David Given <> writes:
>> It seems there needs to be a clear distinction between "raw char" (given
>> that lpeg is quite usable for binary data) and "unicode char".
> The problem is that Unicode doesn't really have any such concept as a
> character', which means that traditional string handling methods
> basically don't work with it (even if you ignore UTF-8 encoding). A
> single displayable thing can actually be made up of several Unicode code
> points, and may even have several different (but technically equivalent)
> representations.

Read "utf-8 char" where I wrote "unicode char".

I don't know what Roberto wants to do, but I'm certainly not advocating
some super thick layer that tries to completely hide the encoding.

I'm simply suggesting some very simple helper patterns/functions for
people that might want to build patterns that deal with utf-8 encoded
strings.  There seems little point to me in trying to cope with obscure
things like decomposed characters.

Really I think that maybe (1) a predefined pattern that matches a utf-8
encoded unicode code-point, and (2) maybe some helper functions that do
things like translate utf-8 character class specifications into
primitive lpeg patterns, would be enough for the vast majority of users.

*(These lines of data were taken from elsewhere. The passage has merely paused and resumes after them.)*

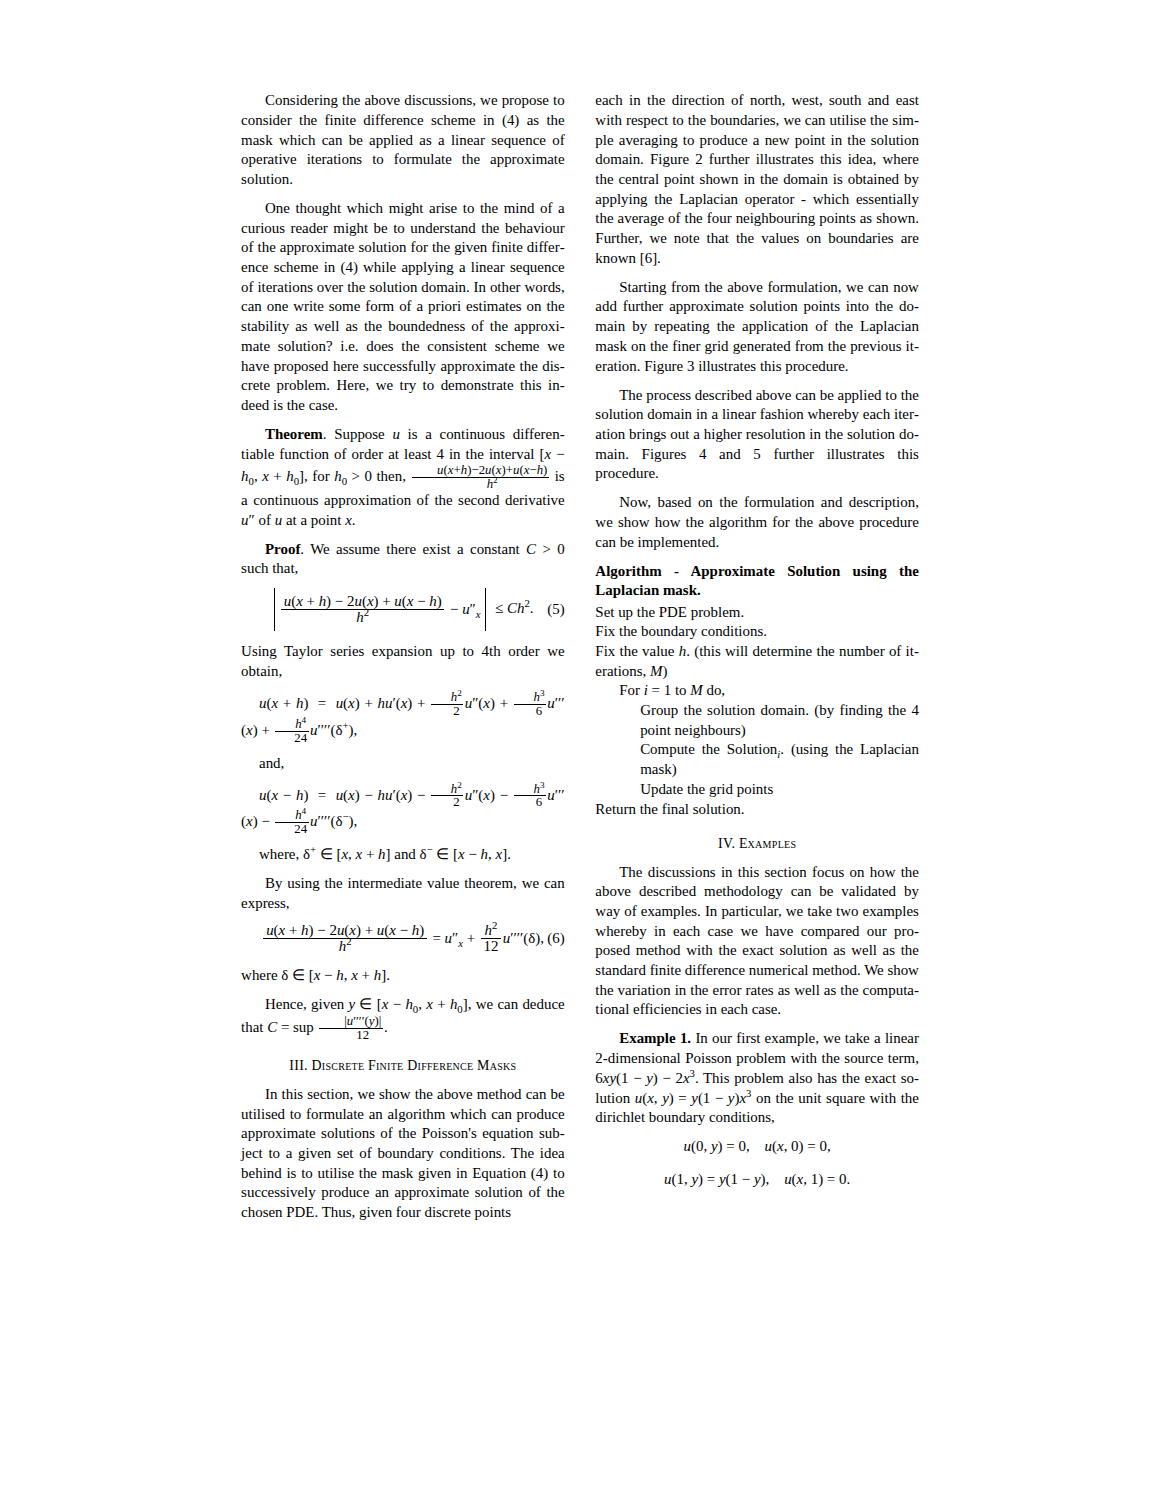Considering the above discussions, we propose to consider the finite difference scheme in (4) as the mask which can be applied as a linear sequence of operative iterations to formulate the approximate solution.
One thought which might arise to the mind of a curious reader might be to understand the behaviour of the approximate solution for the given finite difference scheme in (4) while applying a linear sequence of iterations over the solution domain. In other words, can one write some form of a priori estimates on the stability as well as the boundedness of the approximate solution? i.e. does the consistent scheme we have proposed here successfully approximate the discrete problem. Here, we try to demonstrate this indeed is the case.
Theorem. Suppose u is a continuous differentiable function of order at least 4 in the interval [x − h0, x + h0], for h0 > 0 then, u(x+h)−2u(x)+u(x−h) h2 is a continuous approximation of the second derivative u″ of u at a point x.
Proof. We assume there exist a constant C > 0 such that,
u(x + h) − 2u(x) + u(x − h) h2 − u″x ≤ Ch2. (5)
Using Taylor series expansion up to 4th order we obtain,
u(x + h) = u(x) + hu′(x) + h22 u″(x) + h36 u′′′(x) + h424 u′′′′(δ+),
and,
u(x − h) = u(x) − hu′(x) − h22 u″(x) − h36 u′′′(x) − h424 u′′′′(δ−),
where, δ+ ∈ [x, x + h] and δ− ∈ [x − h, x].
By using the intermediate value theorem, we can express,
u(x + h) − 2u(x) + u(x − h) h2 = u″x + h212 u′′′′(δ), (6)
where δ ∈ [x − h, x + h].
Hence, given y ∈ [x − h0, x + h0], we can deduce that C = sup |u′′′′(y)|12.
III. Discrete Finite Difference Masks
In this section, we show the above method can be utilised to formulate an algorithm which can produce approximate solutions of the Poisson's equation subject to a given set of boundary conditions. The idea behind is to utilise the mask given in Equation (4) to successively produce an approximate solution of the chosen PDE. Thus, given four discrete points
each in the direction of north, west, south and east with respect to the boundaries, we can utilise the simple averaging to produce a new point in the solution domain. Figure 2 further illustrates this idea, where the central point shown in the domain is obtained by applying the Laplacian operator - which essentially the average of the four neighbouring points as shown. Further, we note that the values on boundaries are known [6].
Starting from the above formulation, we can now add further approximate solution points into the domain by repeating the application of the Laplacian mask on the finer grid generated from the previous iteration. Figure 3 illustrates this procedure.
The process described above can be applied to the solution domain in a linear fashion whereby each iteration brings out a higher resolution in the solution domain. Figures 4 and 5 further illustrates this procedure.
Now, based on the formulation and description, we show how the algorithm for the above procedure can be implemented.
Algorithm - Approximate Solution using the Laplacian mask.
Set up the PDE problem.
Fix the boundary conditions.
Fix the value h. (this will determine the number of iterations, M)
For i = 1 to M do,
Group the solution domain. (by finding the 4 point neighbours)
Compute the Solutioni. (using the Laplacian mask)
Update the grid points
Return the final solution.
IV. Examples
The discussions in this section focus on how the above described methodology can be validated by way of examples. In particular, we take two examples whereby in each case we have compared our proposed method with the exact solution as well as the standard finite difference numerical method. We show the variation in the error rates as well as the computational efficiencies in each case.
Example 1. In our first example, we take a linear 2-dimensional Poisson problem with the source term, 6xy(1 − y) − 2x3. This problem also has the exact solution u(x, y) = y(1 − y)x3 on the unit square with the dirichlet boundary conditions,
u(0, y) = 0, u(x, 0) = 0,
u(1, y) = y(1 − y), u(x, 1) = 0.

E.g., have lpeg.U8P(...) and lpeg.U8S(...), which do pretty much the
simplest mechanical translation.

>> Making P(x) count utf8 chars would certainly be convenient for people
>> reading utf8 files, but... it doesn't seem the cleanest thing in
>> general....
> *Nothing* about Unicode is clean...

Unicode definitely has lots of sucky points, but frankly, it's one of
these "the worst solution out there, except for all the others"